MY wife and I go into town once a week to wander round the shops. It's about the only exercise I get. There we were, striding along Peel Street after parking the car in the multi-storey when I felt a stone in my shoe.

Amazing things, stones. They are never noticeable when you get dressed and put the shoes on and they never make their presence known whilst walking around the house, making tea and toast. They even remain dormant in the car whilst driving into town.

But once out in public and 100 yards away from your vehicle, the stone decides to flex its muscles and burrow its way beneath your insole.

What I should have done was sit down on the Town Hall steps and sort out the problem straight away but whilst that was a sensible solution I am a bloke and male logic doesn't do sensible. Instead, I limped on trying to scrunch my foot and move the stone sideways or kick the toe of the shoe to dislodge it. All to no avail.

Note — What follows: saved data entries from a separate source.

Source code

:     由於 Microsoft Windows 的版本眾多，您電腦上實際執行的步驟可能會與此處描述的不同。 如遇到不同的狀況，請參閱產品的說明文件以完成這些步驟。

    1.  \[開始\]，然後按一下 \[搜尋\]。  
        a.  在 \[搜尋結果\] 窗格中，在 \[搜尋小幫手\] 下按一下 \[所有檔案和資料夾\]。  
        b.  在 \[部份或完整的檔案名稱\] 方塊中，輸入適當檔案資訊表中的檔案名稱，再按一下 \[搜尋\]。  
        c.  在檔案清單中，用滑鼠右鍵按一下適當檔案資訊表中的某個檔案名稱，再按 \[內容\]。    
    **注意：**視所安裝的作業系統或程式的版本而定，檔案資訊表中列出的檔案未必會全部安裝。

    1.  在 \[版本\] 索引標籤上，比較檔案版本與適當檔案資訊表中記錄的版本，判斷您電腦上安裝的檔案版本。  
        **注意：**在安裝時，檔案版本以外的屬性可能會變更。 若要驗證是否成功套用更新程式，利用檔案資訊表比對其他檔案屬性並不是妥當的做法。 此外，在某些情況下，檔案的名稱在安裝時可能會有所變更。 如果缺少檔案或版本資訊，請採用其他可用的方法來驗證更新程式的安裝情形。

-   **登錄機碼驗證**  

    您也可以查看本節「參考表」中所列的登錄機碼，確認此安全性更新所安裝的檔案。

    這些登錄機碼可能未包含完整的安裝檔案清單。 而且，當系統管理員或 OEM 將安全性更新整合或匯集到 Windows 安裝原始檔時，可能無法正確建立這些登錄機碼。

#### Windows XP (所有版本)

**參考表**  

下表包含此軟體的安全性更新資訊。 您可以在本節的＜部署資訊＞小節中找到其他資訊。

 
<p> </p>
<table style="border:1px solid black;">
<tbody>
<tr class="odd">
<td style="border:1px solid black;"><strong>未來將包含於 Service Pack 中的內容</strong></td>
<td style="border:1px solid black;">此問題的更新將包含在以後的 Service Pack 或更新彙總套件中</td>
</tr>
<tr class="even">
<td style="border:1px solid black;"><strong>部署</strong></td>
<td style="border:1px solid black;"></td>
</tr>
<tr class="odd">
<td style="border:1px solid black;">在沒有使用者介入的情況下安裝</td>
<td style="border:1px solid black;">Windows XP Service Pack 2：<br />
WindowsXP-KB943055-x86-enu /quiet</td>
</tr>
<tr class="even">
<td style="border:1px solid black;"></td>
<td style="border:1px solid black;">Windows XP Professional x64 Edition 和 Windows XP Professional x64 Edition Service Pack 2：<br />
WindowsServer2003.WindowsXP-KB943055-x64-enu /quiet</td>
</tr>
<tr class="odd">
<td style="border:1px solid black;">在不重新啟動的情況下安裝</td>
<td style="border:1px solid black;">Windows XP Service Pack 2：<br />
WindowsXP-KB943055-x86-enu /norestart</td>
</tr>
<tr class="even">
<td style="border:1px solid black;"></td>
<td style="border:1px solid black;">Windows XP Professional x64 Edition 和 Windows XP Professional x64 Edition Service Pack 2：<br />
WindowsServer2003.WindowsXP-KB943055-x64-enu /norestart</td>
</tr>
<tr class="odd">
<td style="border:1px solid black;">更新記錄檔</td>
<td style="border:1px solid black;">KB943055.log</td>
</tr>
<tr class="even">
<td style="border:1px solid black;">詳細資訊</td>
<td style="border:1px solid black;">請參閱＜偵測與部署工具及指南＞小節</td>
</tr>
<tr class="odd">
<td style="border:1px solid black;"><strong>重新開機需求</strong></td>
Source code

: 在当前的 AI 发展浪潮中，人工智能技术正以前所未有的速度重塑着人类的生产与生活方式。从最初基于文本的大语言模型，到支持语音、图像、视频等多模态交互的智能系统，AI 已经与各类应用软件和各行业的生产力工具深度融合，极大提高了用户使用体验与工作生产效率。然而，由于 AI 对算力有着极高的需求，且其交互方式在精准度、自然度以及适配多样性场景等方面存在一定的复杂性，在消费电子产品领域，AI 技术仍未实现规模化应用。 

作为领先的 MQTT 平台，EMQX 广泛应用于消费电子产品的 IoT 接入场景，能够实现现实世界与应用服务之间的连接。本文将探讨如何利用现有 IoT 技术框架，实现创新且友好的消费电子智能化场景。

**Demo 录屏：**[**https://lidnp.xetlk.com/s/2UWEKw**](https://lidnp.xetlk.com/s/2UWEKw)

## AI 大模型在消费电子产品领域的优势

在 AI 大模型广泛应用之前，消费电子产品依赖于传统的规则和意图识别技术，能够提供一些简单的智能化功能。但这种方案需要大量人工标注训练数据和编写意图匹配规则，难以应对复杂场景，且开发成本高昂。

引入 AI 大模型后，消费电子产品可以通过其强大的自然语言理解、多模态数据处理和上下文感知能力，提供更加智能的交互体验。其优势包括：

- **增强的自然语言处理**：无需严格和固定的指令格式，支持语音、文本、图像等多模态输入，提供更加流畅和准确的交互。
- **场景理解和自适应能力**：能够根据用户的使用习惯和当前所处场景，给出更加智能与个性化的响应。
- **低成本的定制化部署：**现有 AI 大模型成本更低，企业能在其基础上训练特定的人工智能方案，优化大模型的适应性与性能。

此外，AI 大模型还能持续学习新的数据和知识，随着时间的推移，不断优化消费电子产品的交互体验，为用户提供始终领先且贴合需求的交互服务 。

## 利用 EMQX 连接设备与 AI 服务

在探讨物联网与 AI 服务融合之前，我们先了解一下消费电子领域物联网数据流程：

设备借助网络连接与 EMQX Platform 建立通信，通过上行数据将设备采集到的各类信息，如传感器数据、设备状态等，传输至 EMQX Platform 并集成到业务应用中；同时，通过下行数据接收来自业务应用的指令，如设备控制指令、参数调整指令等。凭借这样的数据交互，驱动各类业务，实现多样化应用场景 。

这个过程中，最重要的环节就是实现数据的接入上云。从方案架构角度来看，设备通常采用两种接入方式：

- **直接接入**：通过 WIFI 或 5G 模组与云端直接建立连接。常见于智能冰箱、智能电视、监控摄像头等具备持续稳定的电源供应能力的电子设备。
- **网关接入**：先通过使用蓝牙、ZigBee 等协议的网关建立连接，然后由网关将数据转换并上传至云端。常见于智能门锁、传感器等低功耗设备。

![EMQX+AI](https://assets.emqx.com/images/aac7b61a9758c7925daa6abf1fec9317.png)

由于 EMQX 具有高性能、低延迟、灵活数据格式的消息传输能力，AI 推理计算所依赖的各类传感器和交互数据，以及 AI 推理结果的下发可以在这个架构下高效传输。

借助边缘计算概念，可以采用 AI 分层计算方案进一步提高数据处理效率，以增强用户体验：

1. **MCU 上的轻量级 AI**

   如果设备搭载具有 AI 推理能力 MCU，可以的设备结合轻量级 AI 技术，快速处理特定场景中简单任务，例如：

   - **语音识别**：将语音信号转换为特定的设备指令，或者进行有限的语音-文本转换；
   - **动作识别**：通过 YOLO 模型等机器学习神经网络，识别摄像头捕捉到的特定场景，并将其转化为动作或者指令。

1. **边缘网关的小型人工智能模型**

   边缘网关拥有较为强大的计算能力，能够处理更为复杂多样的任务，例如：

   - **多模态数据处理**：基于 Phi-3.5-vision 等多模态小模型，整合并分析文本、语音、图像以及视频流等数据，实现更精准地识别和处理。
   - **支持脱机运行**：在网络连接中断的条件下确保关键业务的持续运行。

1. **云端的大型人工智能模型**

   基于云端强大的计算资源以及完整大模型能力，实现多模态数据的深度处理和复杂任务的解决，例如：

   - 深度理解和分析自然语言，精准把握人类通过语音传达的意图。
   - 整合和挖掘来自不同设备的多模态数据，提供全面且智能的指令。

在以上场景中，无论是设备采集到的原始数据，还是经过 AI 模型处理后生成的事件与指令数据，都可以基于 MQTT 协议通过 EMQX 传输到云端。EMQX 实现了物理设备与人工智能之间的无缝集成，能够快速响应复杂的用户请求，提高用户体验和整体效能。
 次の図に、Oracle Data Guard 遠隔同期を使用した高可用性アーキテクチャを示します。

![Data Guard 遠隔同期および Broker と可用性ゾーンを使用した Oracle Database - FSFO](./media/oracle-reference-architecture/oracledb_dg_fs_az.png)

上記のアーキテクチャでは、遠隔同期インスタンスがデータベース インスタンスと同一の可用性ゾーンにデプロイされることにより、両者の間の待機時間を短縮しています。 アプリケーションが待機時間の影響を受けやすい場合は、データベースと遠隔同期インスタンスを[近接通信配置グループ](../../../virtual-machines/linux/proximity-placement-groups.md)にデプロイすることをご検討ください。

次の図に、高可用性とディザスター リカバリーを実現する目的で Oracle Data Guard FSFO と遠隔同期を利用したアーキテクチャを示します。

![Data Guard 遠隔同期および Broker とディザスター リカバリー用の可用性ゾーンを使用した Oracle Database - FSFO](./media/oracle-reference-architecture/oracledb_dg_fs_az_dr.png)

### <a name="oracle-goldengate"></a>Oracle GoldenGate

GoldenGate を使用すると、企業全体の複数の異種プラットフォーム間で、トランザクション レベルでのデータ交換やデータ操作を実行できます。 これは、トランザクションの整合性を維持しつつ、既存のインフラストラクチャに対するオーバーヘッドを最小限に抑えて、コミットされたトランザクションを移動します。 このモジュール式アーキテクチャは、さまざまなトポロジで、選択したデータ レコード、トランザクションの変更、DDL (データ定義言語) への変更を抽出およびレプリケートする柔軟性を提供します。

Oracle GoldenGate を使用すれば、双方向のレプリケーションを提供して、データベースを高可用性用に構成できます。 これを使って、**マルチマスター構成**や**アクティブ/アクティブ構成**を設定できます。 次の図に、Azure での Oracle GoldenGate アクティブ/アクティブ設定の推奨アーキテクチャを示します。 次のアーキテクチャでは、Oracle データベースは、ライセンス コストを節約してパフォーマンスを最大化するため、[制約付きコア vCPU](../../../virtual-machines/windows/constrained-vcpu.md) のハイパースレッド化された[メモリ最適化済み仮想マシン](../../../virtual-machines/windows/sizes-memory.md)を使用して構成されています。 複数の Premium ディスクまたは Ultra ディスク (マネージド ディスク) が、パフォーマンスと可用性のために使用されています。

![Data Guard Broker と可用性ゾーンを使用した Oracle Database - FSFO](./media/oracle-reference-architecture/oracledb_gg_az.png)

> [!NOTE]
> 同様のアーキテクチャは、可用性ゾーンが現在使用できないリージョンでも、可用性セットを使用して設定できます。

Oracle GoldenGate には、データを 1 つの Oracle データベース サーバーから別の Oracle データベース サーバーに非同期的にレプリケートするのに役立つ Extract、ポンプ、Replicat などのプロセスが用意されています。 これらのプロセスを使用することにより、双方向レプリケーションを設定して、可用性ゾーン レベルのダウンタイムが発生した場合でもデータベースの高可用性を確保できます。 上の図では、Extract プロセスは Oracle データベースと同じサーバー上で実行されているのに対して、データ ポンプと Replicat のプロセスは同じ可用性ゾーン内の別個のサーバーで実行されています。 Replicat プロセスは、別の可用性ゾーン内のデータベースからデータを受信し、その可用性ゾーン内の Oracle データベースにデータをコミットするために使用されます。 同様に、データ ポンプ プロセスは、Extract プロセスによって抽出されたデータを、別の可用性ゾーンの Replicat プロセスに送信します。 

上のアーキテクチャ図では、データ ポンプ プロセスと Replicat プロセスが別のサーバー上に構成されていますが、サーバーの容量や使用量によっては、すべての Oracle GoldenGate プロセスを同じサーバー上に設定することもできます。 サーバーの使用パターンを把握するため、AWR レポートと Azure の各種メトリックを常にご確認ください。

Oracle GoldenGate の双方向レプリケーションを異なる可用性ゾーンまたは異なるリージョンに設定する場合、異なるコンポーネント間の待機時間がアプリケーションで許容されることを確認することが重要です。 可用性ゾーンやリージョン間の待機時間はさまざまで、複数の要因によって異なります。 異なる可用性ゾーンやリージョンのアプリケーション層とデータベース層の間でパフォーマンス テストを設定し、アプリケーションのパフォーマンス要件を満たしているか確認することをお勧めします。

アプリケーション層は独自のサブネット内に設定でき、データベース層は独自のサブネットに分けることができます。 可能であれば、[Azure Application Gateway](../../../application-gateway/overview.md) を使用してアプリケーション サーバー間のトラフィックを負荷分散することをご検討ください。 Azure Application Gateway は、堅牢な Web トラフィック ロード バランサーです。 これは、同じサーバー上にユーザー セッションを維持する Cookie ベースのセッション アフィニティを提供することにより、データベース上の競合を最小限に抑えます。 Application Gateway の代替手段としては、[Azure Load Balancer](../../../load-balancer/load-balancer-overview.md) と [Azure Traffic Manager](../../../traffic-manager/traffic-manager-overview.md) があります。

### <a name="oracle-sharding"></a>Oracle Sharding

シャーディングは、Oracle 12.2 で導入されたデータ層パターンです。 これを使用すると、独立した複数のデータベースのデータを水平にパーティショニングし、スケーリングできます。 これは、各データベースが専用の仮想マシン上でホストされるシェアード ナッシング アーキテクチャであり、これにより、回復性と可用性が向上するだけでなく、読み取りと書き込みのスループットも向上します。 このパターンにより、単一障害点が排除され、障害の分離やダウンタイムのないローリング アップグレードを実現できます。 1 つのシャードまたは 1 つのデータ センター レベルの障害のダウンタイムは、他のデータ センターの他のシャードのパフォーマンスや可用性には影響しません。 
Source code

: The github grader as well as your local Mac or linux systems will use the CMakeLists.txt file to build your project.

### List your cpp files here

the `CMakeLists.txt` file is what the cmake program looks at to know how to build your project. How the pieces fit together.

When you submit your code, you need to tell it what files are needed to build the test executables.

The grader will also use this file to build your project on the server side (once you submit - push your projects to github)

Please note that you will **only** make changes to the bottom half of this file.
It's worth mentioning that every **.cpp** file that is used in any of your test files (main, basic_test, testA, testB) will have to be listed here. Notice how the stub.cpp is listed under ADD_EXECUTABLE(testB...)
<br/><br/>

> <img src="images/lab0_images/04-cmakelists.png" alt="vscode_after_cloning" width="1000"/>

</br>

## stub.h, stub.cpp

Eventually, I gave up and leaned on one leg while I took off the shoe and gave it a good shake. Why hadn't I done this right at the beginning? I slipped the shoe back on and … the stone was still there. It was in my sock.

Nah-nah nah-nah-nah, it sneered.

How had a stone that felt the size of Ilkley Moor got in my sock?

When we finally got home I finally removed the annoying substance that was so tiny I had to scratch it off with my finger.

Amazing how something so small can be so aggravating.

Mind you, I've been told that before.